10 thoughts on “Madness walks the streets of America. We can defeat it.

  1. I have been hearing people(Probably of a left-leaning political orientation) say that ISIS is Islamofascism. Which they are clearly not. Considering that fascism is a short term for national socialism which is at the same time a secular state.

    A misclassification also leads to a misunderstanding of the situation.

  2. The Third Reich had barking mad leadership just like IS but the similarities end there. Germany was an industrial and technological powerhouse. IS not so much.
    Germany never relied on a campaign to attract the world’s cohort of mentally ill to their cause. There’s a good reason for this. The problem of leading an army of crazy people is:
    They’re crazy!

  3. Fabius,

    Recently read “Washington in Wonderland Down the Iraqi Rabbit Hole (Again)” By Andrew J. Bacevich.

    An interesting thing that continues to come up when these fear articles come up is why. It’s always an explanation of why with a cursory glance at a how that feels as though it measures up to the depths of the why. But the how is consistently lacking.

    ISIS is a great evil so it must be met with great vigor and energy. This statement makes sense, ISIS is evil, but the problem is the how. Our political debate never seems to get into the how, it’s stuck forever with why. When we do hear how, it’s always from experts or academics, and that’s I think the biggest problem here.

    Our experts have betrayed us; they have a vested interest in telling us what their employers want them to say. Not all of them have done this, or even most (I don’t know how this could be judged), but there are enough that will say whatever they are told to say that it leaves us very stupid.

    PF Khans

    1. PFK,

      “This statement makes sense, ISIS is evil, but the problem is the how.”

      It makes sense only in the narrowest view. The world is filled with evil. How many times have we intervened in Africa to fight evil? Where were we when the Khmer Rouge killed millions? Especially sense ISIS so far looks like a ethnic militia. It might graduate from that, moving outside its base of Sunni Arabs — but so far shows no ability to do so.

      “Our experts have betrayed us; they have a vested interest in telling us what their employers want them to say.”

      I don’t know about your world, but in mine people do what their bosses tell them to do. That’s what the experts cited here do. That’s what I do (in 37 years in finance I’ve see my share of dubious things).
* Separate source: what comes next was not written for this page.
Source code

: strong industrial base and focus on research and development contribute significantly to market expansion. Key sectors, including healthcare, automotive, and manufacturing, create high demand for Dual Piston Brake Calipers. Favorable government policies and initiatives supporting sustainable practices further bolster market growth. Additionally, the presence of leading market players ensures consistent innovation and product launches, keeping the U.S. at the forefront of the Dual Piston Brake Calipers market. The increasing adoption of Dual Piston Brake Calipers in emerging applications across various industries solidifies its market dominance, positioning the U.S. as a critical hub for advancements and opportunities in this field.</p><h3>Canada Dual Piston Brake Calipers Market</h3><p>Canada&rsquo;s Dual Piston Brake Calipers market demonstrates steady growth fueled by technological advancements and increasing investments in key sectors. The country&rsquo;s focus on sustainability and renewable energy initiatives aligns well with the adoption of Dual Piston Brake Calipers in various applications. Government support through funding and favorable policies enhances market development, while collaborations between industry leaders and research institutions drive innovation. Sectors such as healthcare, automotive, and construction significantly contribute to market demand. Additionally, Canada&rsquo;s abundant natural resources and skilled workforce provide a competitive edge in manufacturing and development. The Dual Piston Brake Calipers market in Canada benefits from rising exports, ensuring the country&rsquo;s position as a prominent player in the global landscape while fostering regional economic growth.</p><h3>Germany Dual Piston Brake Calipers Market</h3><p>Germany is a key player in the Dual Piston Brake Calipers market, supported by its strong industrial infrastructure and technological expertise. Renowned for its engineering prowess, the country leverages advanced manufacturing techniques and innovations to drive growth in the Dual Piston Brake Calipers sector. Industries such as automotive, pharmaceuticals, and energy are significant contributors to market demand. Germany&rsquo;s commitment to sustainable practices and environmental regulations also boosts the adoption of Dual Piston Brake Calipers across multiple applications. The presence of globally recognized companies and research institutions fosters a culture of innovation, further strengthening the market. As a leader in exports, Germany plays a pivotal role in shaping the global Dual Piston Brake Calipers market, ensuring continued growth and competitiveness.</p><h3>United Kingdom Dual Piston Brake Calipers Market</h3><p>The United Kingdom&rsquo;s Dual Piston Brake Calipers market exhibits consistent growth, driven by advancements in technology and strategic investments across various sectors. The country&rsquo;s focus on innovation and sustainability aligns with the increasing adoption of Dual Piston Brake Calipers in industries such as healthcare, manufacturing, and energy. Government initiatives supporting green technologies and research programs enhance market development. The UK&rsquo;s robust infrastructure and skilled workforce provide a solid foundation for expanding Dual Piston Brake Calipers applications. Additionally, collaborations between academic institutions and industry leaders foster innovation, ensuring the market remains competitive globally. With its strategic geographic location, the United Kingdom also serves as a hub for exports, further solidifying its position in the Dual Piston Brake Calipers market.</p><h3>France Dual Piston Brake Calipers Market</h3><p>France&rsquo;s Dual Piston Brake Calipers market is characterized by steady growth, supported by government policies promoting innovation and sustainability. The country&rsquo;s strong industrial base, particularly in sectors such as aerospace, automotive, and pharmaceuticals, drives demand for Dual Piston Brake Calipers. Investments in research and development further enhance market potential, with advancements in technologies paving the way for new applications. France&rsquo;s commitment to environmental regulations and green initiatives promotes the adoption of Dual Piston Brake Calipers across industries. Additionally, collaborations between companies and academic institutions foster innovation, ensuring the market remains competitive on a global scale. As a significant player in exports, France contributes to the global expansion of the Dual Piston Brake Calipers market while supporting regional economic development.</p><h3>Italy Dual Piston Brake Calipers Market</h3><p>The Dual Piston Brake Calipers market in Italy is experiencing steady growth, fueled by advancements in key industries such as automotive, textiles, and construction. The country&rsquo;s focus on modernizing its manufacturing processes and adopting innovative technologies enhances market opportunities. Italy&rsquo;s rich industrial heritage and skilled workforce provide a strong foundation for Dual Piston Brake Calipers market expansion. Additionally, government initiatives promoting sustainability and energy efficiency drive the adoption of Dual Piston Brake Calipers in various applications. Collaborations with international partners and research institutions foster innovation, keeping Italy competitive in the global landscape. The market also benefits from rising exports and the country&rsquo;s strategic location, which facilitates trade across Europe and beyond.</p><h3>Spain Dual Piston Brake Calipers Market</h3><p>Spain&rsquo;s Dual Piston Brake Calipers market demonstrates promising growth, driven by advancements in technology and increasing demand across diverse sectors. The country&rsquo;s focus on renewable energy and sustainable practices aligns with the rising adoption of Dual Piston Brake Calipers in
When we no longer fall for the stories told by the likes of Fred Kagan, they’ll have to find honest work. Much the said can be said about the advertising experts on Madison Ave. Until then let’s not blame them for our weakness.

    2. Fabius Maximus,

      “It makes sense only in the narrowest view. The world is filled with evil. How many times have we intervened in Africa to fight evil? Where were we when the Khmer Rouge killed millions? Especially sense ISIS so far looks like a ethnic militia. It might graduate from that, moving outside its base of Sunni Arabs — but so far shows no ability to do so.”
      You’re falling into the trap here! I can cite articles where ISIS brags about enslaving women and killing non-believers. They’re evil, and so are a lot of other people. That word seems to be magic to a lot of Americans, some want to quash evil and others want to rationalize or trivialize. At the end of the day, this particular thing doesn’t matter to me because while it is my place to judge an act as evil or not, it doesn’t justify an act that is destructive, not my business, and unlikely to resolve things. Kagan is right that they’re evil in the same way that an obese person is right to want to lose weight. He’s wrong in the same way that that obese person would be wrong if he wanted to lose weight by eating lots of ice cream.

      “I don’t know about your world, but in mine people do what their bosses tell them to do. That’s what the experts cited here do. That’s what I do (in 37 years in finance I’ve see my share of dubious things). When we no longer fall for the stories told by the likes of Fred Kagan, they’ll have to find honest work. Much the said can be said about the advertising experts on Madison Ave. Until then let’s not blame them for our weakness.”

      There’s plenty of blame to go around here, but the blame should be higher for those who should know better. Experts in policy that discuss such madness are infinitely more to blame than a public that has no idea what works as global nuclear strategy. Our society, like all modern societies, functions because of divisions of labor. I cannot be an expert on everything all at once. Further, the Kagan clan isn’t just paying the bills and it’s not like they can’t afford to say no to their bosses. They want more money and influence than is normal so they say dumb things that make them rich. Let’s not pretend that the experts that play the game don’t end up wealthy.

      PF Khans

    3. PFK,

      (1) What’s “the trap”?

      (2) If you believe a solution is a nation where experts serve you rather than the people who pay them .. good luck with that. If we are foolish, powerful people will hire experts to fool us. It’s the Great Circle of Life. Get used to it.

    4. Fabius Maximus,

      1. The trap is that by falling into a question of ethics and the evilness of our enemy you accept his actions as being legitimate if they are evil. In a public debate, at least, the one crying evildoer can propose almost any method and not have those methods questioned. So if they can convince anyone that the group is evil then those who are convinced default to his/her methods, and chances are that any group has someone evil in it that can be defamed. Inconsistency in applying that moral lens is something everyone does so I don’t think anyone takes it seriously in a debate. So if Kagan says “they’re evil” and we respond by debating this, we ignore the fact that his methods are insane. I think a better response that would deflect the force of his rhetoric would be when he says evil to ask how does what you’re proposing help? Then, at the very least, you’ve moved him to a place where he now needs to prove the weakest par of his argument instead of his strongest. Morality plays are allowing the “tough guys” to break this country and fail at war and policing.

      2. Do you think a democratic society can exist if the opposite is true? Where our experts are all lying to us for their master?

      PF Khans

  4. And the FBI has been caught entrapping mentally handicapped in their ISIS terrorism sting operations. Last year, it was the DEA. They set up fake gun stores across from homes for the mentally disabled and set them up to be arrested for illegal gun purchases.